*What needs to be done:*
Please return the entries, omitting and altering nothing.

*Data in this exercise:*
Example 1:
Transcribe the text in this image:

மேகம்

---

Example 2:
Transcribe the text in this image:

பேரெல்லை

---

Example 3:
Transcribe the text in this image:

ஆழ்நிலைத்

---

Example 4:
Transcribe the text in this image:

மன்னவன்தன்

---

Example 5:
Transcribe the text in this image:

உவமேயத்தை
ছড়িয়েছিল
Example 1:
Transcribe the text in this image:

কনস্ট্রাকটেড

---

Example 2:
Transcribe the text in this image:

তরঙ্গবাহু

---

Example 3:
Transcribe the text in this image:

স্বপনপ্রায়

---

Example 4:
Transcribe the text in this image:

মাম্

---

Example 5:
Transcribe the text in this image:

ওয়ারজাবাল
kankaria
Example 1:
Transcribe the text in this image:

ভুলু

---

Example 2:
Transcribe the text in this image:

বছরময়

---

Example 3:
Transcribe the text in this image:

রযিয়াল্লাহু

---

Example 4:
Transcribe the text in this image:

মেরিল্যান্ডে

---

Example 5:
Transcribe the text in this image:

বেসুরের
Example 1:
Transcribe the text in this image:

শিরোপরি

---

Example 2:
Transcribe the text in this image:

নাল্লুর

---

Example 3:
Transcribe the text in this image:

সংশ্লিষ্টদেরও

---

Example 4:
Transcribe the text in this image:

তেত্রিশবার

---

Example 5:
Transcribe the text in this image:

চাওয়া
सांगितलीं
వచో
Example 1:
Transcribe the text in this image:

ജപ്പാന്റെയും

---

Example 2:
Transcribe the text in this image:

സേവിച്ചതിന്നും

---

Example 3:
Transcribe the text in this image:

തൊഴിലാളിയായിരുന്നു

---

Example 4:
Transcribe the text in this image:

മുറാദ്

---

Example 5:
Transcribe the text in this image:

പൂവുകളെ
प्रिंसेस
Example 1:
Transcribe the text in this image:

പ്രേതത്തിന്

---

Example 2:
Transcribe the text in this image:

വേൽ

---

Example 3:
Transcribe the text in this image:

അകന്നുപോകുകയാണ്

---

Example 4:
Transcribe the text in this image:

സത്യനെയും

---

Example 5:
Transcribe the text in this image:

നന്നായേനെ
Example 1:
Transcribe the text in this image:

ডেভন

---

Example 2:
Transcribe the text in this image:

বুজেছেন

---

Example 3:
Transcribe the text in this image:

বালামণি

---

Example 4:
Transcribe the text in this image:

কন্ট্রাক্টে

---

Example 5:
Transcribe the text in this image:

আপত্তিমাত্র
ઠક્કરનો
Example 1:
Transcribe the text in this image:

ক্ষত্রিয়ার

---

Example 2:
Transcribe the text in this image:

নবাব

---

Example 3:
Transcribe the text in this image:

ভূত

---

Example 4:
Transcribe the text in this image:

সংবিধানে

*The completed task:*
Example 1:
Transcribe the text in this image:

மேகம்

---

Example 2:
Transcribe the text in this image:

பேரெல்லை

---

Example 3:
Transcribe the text in this image:

ஆழ்நிலைத்

---

Example 4:
Transcribe the text in this image:

மன்னவன்தன்

---

Example 5:
Transcribe the text in this image:

உவமேயத்தை
ছড়িয়েছিল
Example 1:
Transcribe the text in this image:

কনস্ট্রাকটেড

---

Example 2:
Transcribe the text in this image:

তরঙ্গবাহু

---

Example 3:
Transcribe the text in this image:

স্বপনপ্রায়

---

Example 4:
Transcribe the text in this image:

মাম্

---

Example 5:
Transcribe the text in this image:

ওয়ারজাবাল
kankaria
Example 1:
Transcribe the text in this image:

ভুলু

---

Example 2:
Transcribe the text in this image:

বছরময়

---

Example 3:
Transcribe the text in this image:

রযিয়াল্লাহু

---

Example 4:
Transcribe the text in this image:

মেরিল্যান্ডে

---

Example 5:
Transcribe the text in this image:

বেসুরের
Example 1:
Transcribe the text in this image:

শিরোপরি

---

Example 2:
Transcribe the text in this image:

নাল্লুর

---

Example 3:
Transcribe the text in this image:

সংশ্লিষ্টদেরও

---

Example 4:
Transcribe the text in this image:

তেত্রিশবার

---

Example 5:
Transcribe the text in this image:

চাওয়া
सांगितलीं
వచో
Example 1:
Transcribe the text in this image:

ജപ്പാന്റെയും

---

Example 2:
Transcribe the text in this image:

സേവിച്ചതിന്നും

---

Example 3:
Transcribe the text in this image:

തൊഴിലാളിയായിരുന്നു

---

Example 4:
Transcribe the text in this image:

മുറാദ്

---

Example 5:
Transcribe the text in this image:

പൂവുകളെ
प्रिंसेस
Example 1:
Transcribe the text in this image:

പ്രേതത്തിന്

---

Example 2:
Transcribe the text in this image:

വേൽ

---

Example 3:
Transcribe the text in this image:

അകന്നുപോകുകയാണ്

---

Example 4:
Transcribe the text in this image:

സത്യനെയും

---

Example 5:
Transcribe the text in this image:

നന്നായേനെ
Example 1:
Transcribe the text in this image:

ডেভন

---

Example 2:
Transcribe the text in this image:

বুজেছেন

---

Example 3:
Transcribe the text in this image:

বালামণি

---

Example 4:
Transcribe the text in this image:

কন্ট্রাক্টে

---

Example 5:
Transcribe the text in this image:

আপত্তিমাত্র
ઠક્કરનો
Example 1:
Transcribe the text in this image:

ক্ষত্রিয়ার

---

Example 2:
Transcribe the text in this image:

নবাব

---

Example 3:
Transcribe the text in this image:

ভূত

---

Example 4:
Transcribe the text in this image:

সংবিধানে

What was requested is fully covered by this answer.